Michigan native Kate McEnroe travels the country helping companies decide where to locate new manufacturing plants and offices.

Firms typically weigh factors like access to transportation and customers, land and wage costs and the skill level of the labor pool. But one combination can be a deal-killer: high taxes and low quality of life.

“If you are paying a lot and still not getting a lot back and there's not a plan to fix it, nobody is going to vote with their dollars to invest there,” said McEnroe, the Georgia-based owner of a business site consulting firm who does work in Michigan.

“Why would you?”

That description could fit dozens of Michigan communities saddled with high industrial and commercial property tax rates and deteriorating services for everything from police and fire to roads and parks. Compounding this handicap, many of the same communities are also laboring under heavy pension and retiree health care debt tracked in a Michigan State University study released this year.

And this combination can be more than a deal-breaker for business. High tax rates – particularly in a community of broken neighborhoods – can make the proposition of home ownership seem like folly.

“Middle-class homeowners in some of these cities really need to ask themselves if they want to pay hundreds of dollars more in taxes for lower services,” said MSU professor Eric Scorsone, co-author of the report.

As the poster child for this issue, Detroit homeowners paid 67 mills in property tax in 2012, the highest rate in the state for cities over 50,000 people. For the owner of a $200,000 home, that's $6,700 in taxes. The city also levies the highest income tax in the state. According to the Massachusetts-based Lincoln Institute of Land Policy, a nonprofit research organization, Detroit leads the nation's 50 largest cities in property, industrial and commercial tax.

Residents put up with broken streetlights, crumbling roads and abandoned dogs. Many protest their tax bills by refusing to pay them: Analysis by the Detroit News found that nearly half the owners of the city's 305,000 properties failed to pay taxes in 2012.

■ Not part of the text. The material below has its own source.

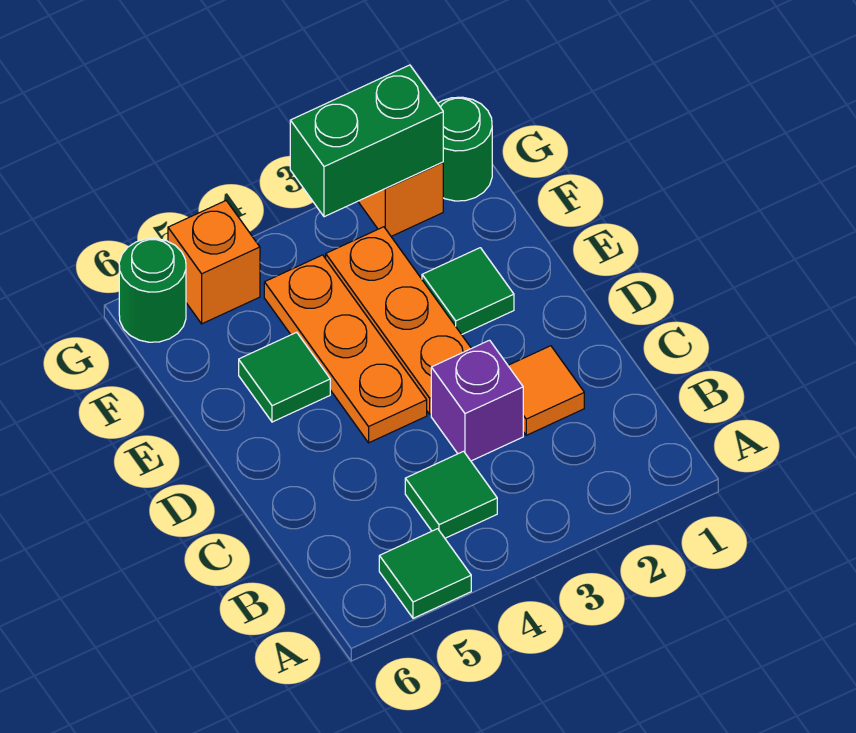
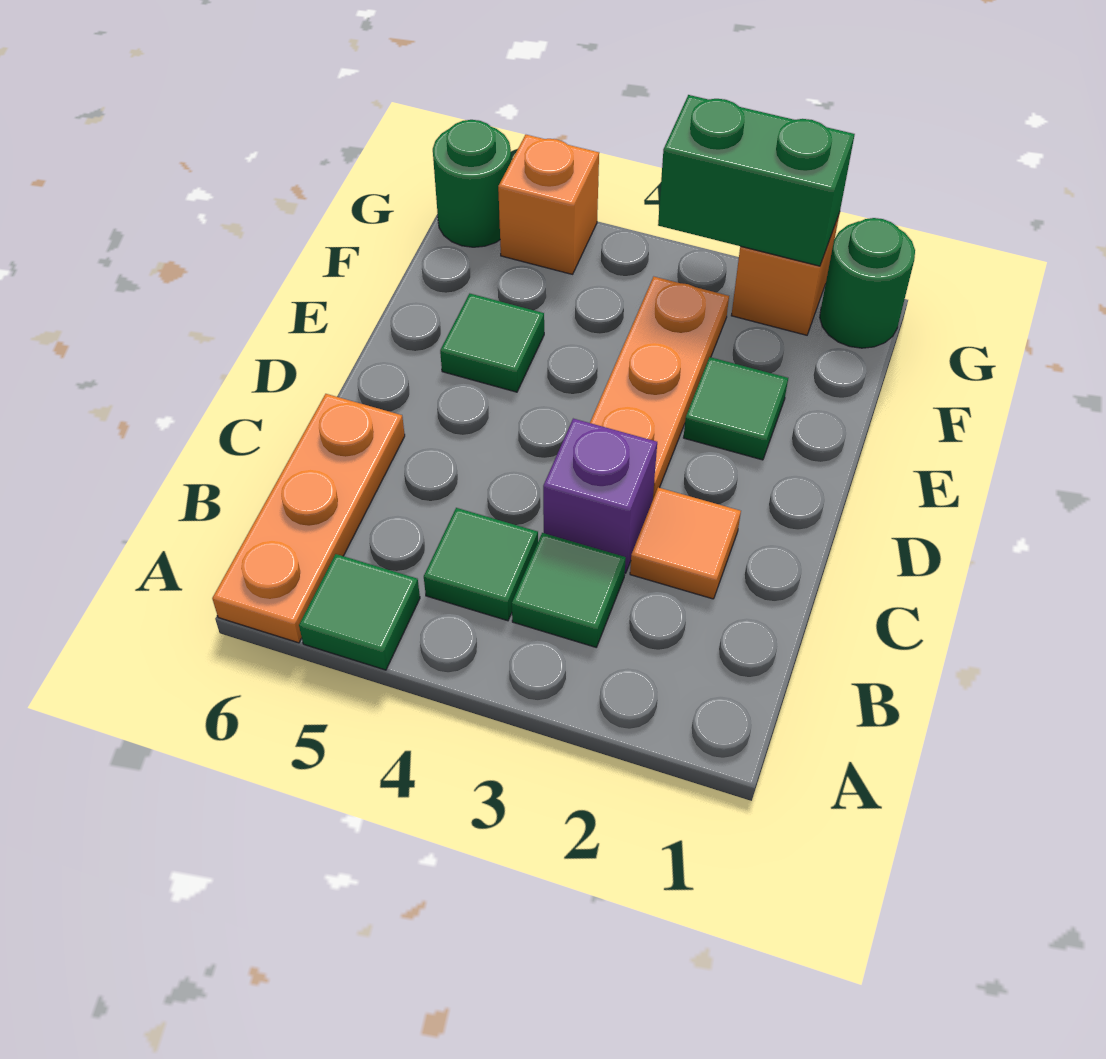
none -> green 1x1 tile [512,533,626,647]
orange 1x3 plate [264,255,427,443] -> orange 1x3 plate moved to [212,394,405,643]

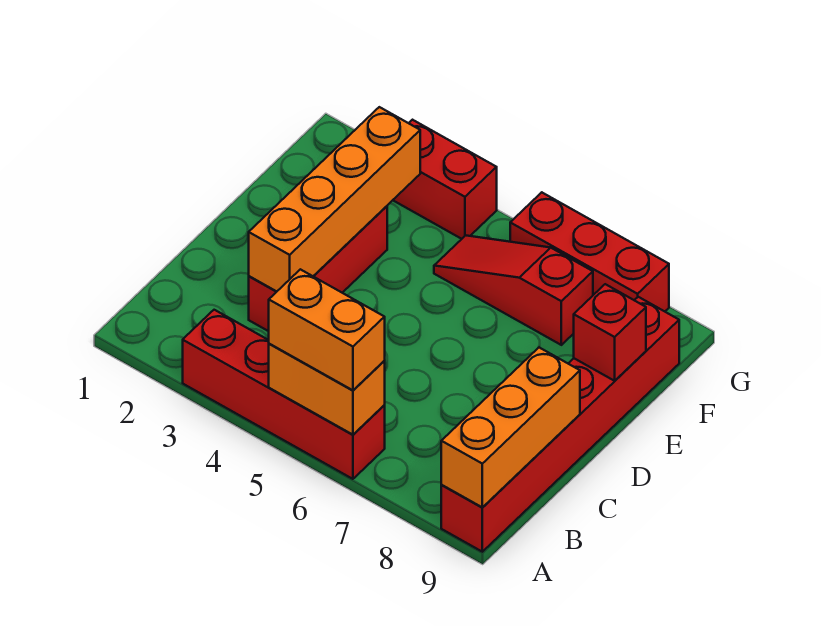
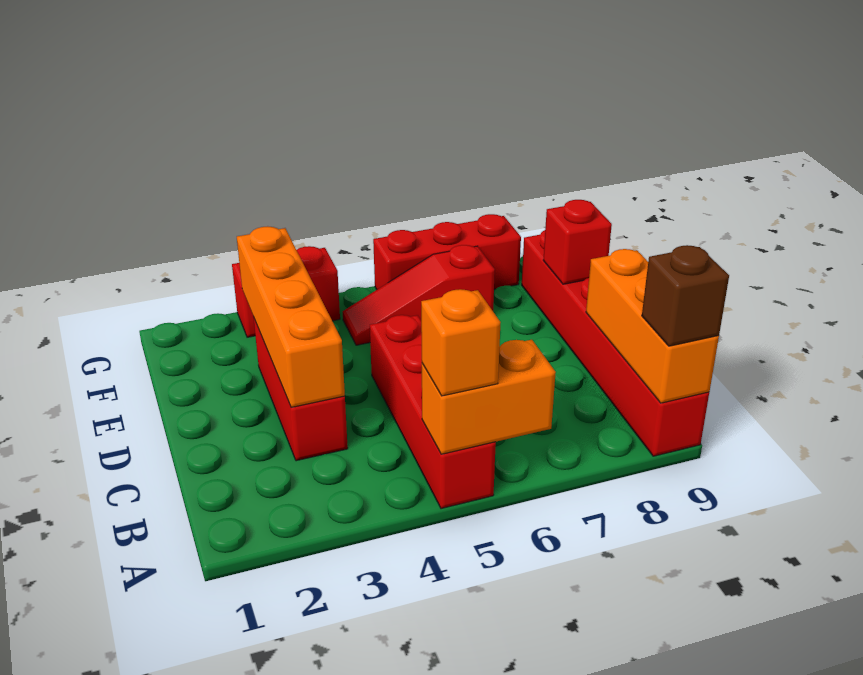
red 1x4 brick [183,310,385,479] -> red 1x4 brick turned to [370,315,496,509]
orange 1x2 brick [269,269,385,390] -> orange 1x1 brick [421,289,501,396]
none -> brown 1x1 brick [642,245,729,346]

Add to that the projected tax burden of Detroit’s legacy obligation – which the MSU study pegged at an additional 50 mills – and it’s easy to see why the city’s turnaround prospects remain uncertain.

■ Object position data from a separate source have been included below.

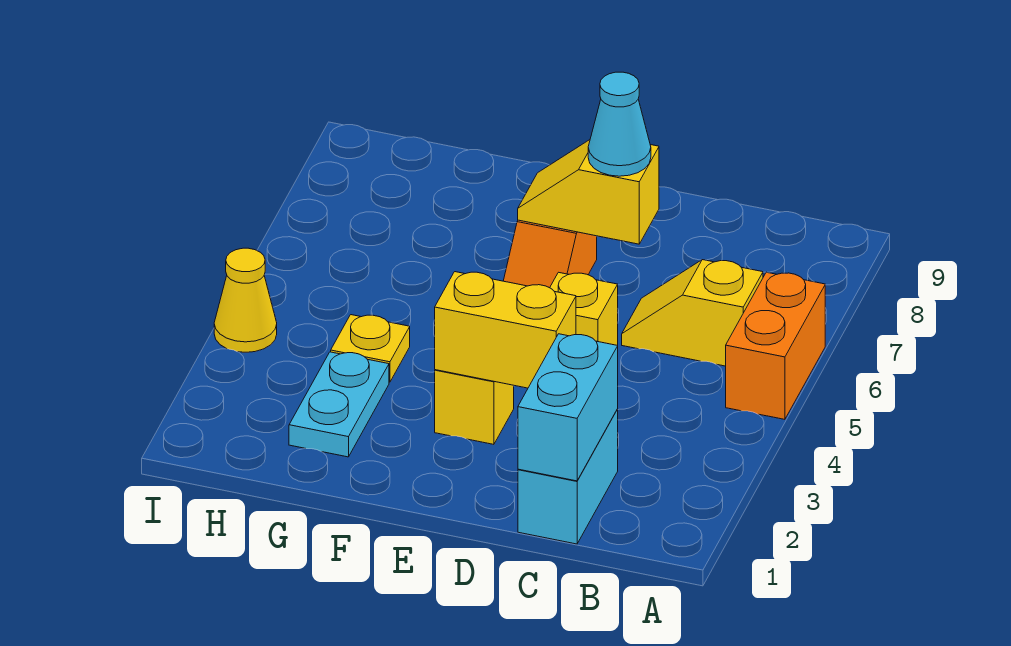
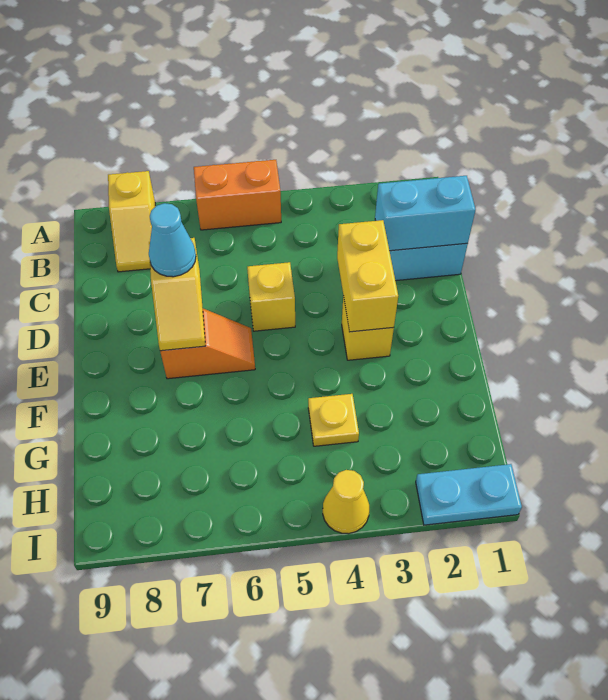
yellow 1x2 slope [622,260,763,366] -> yellow 1x2 slope moved to [108,171,155,272]
cyan 1x2 plate [289,352,389,457] -> cyan 1x2 plate moved to [416,464,522,525]

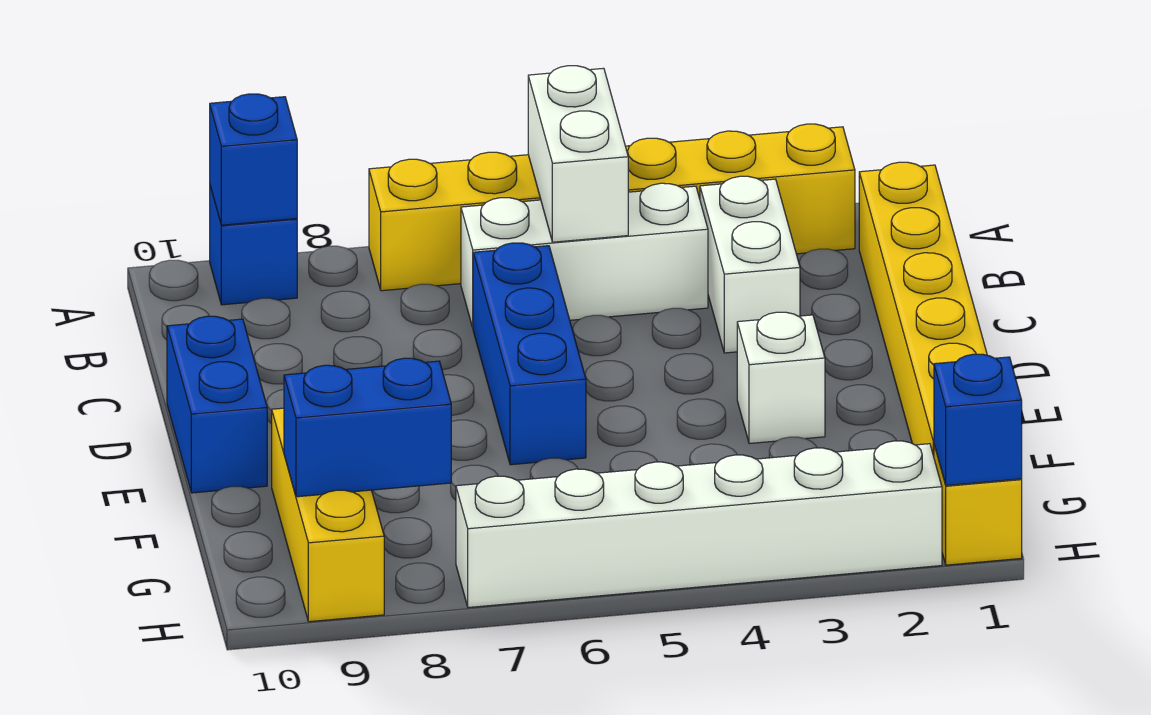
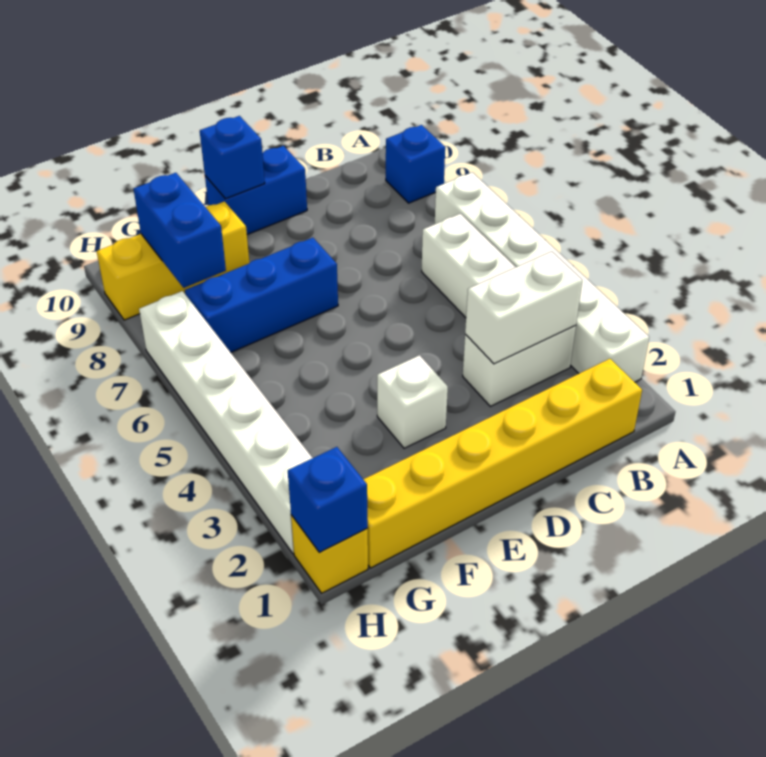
yellow 1x6 brick [369,124,855,291] -> white 1x6 brick [435,172,649,382]
white 1x2 brick [528,66,628,242] -> white 1x2 brick moved to [465,251,582,364]
blue 1x1 brick [210,94,297,225] -> blue 1x1 brick moved to [200,116,265,199]
blue 1x3 brick [473,243,586,465] -> blue 1x3 brick moved to [185,238,338,352]

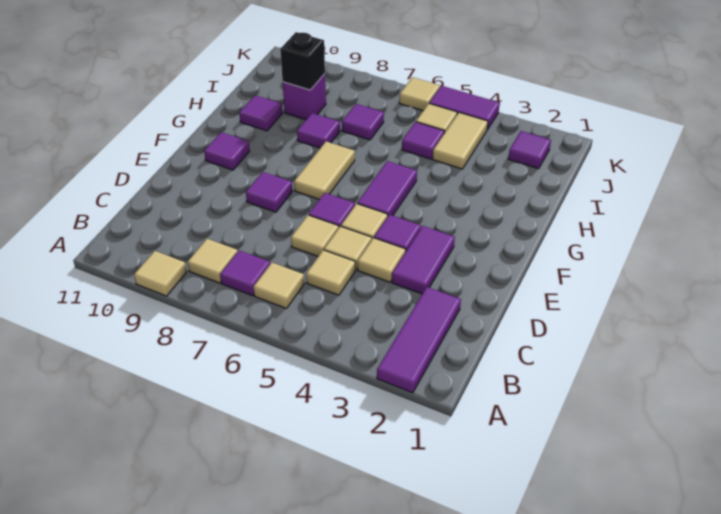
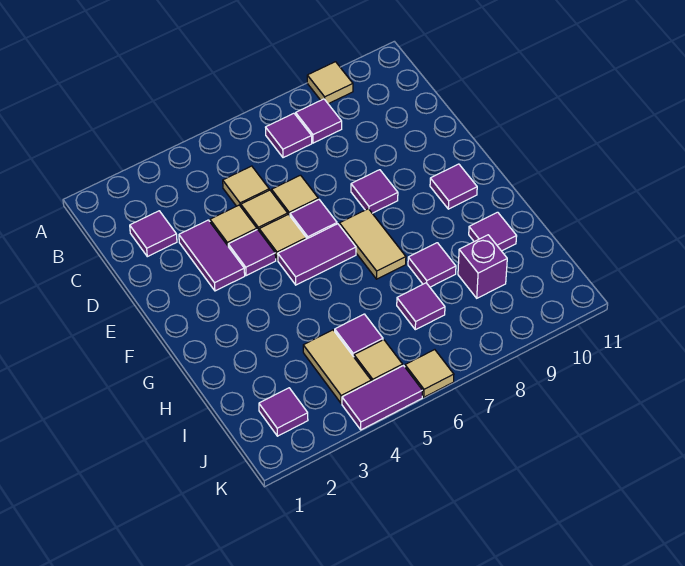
purple 1x3 tile [377,287,461,393] -> purple 1x1 tile [130,211,177,257]
tan 1x1 tile [254,263,304,309] -> none
tan 1x1 tile [188,239,238,283] -> purple 1x1 tile [296,99,342,143]
purple 1x2 tile [357,161,417,216] -> purple 1x2 tile turned to [278,224,356,285]
black 1x1 brick [280,32,325,90] -> none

This combination of high taxes and high debt stretches far beyond Detroit, putting many Michigan communities at a competitive disadvantage for both business and residential development. According to the MSU report, unfunded legacy debt outside Detroit totaled nearly $10 billion.

As one example, homeowners in Lansing pay up to 58 mills in property tax, while the city had $120 million in unfunded pensions, and had paid down just 10 percent of $376 million in health-care liability in 2011.

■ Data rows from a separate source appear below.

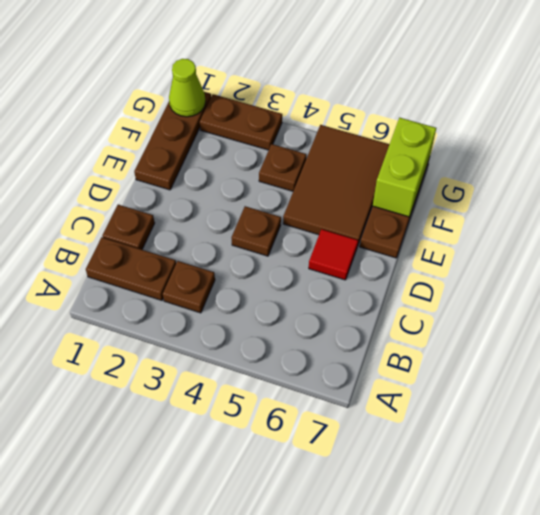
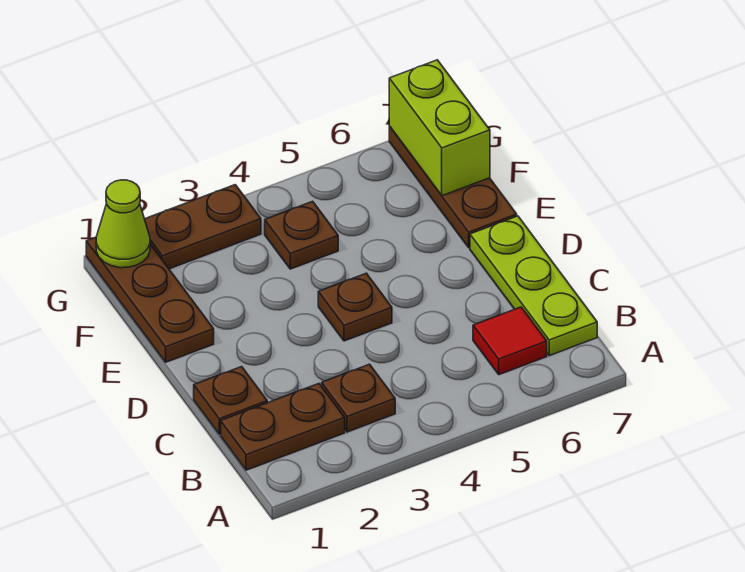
none -> lime 1x3 plate [470,216,597,356]
red 1x1 tile [309,229,358,280] -> red 1x1 tile moved to [473,307,547,375]
brown 2x3 tile [283,125,390,244] -> none

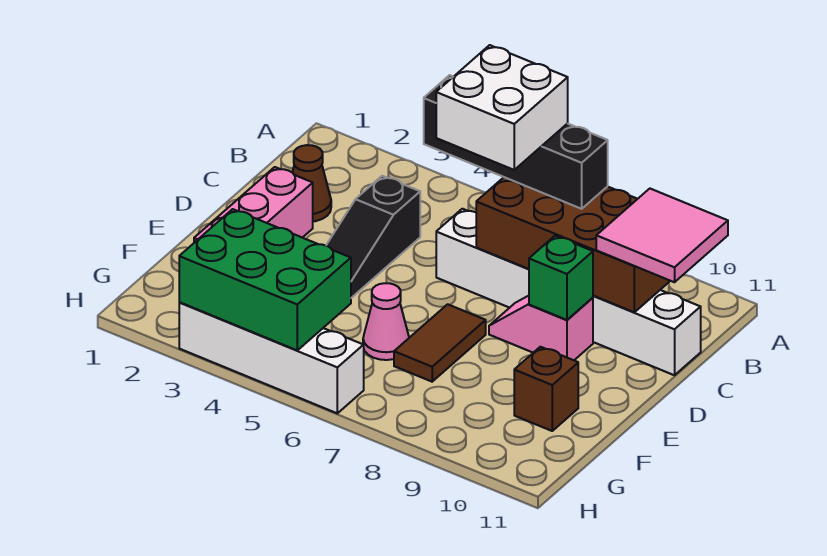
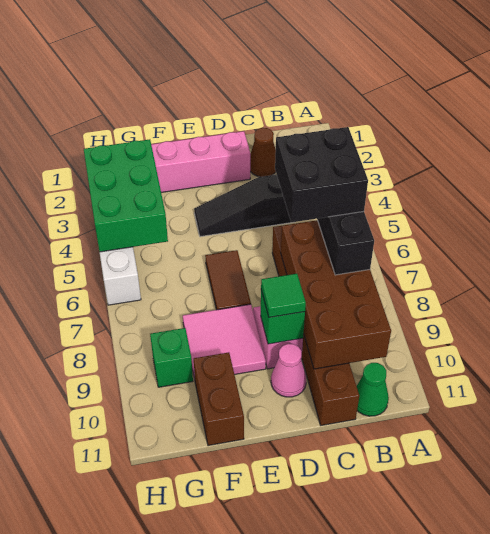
white 2x2 brick [436,45,568,170] -> black 2x2 brick [275,127,368,223]
pink 2x2 tile [596,189,728,282] -> pink 2x2 tile moved to [183,304,266,379]
none -> green 1x1 cone [357,363,389,416]
white 1x6 brick [436,209,701,375] -> brown 1x6 brick [272,226,359,425]
none -> green 1x1 tile [261,274,306,317]
brown 1x2 tile [394,304,486,382] -> brown 1x2 tile turned to [205,250,251,310]
pink 1x1 cone [363,283,409,360] -> pink 1x1 cone moved to [271,344,306,397]
brown 1x1 brick [514,347,578,431] -> brown 1x2 brick [194,352,244,446]
none -> green 1x1 brick [150,328,193,387]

Mark Kinsler, vice president for international business development for the Michigan Economic Development Corporation, said cities like Detroit still have a card to play in the development game.

Depressed land values and abandoned factories – abundant resources in swaths of southeast Michigan - can be an advantage to companies looking to shave startup costs, and has helped the MEDC close on several recent projects in Detroit and greater Wayne County.

“They have competitive land prices and an inventory of available facilities,” he said.

Community is key

Lou Glazer, president of Michigan Future Inc., an Ann Arbor-based nonprofit economic development organization, said he does not believe cities can cut their way to prosperity. He notes that many businesses, especially technology-based firms, are looking for communities where workers want to live.

“The most successful central cities in the country have high taxes but also high services and amenities. People are willing to pay higher taxes to get something in return,” Glazer said.

Tracey Hyatt Bosman, a Chicago-based business location expert, agrees.

Bosman actually puts tax rates behind workforce talent as a key to business location, which suggests Michigan needs not only more college graduates but more graduates willing to stay. A study released earlier this year found that 35 percent of 2012 graduates of Michigan's 15 public universities had moved to another state.

Bosman notes that New York City has some of the highest tax rates in country but still attracts firms – and workers - from around the world.

“They still do a lot of business there,” Bosman said. “They offer things other cities can't so people are willing to pay for it.”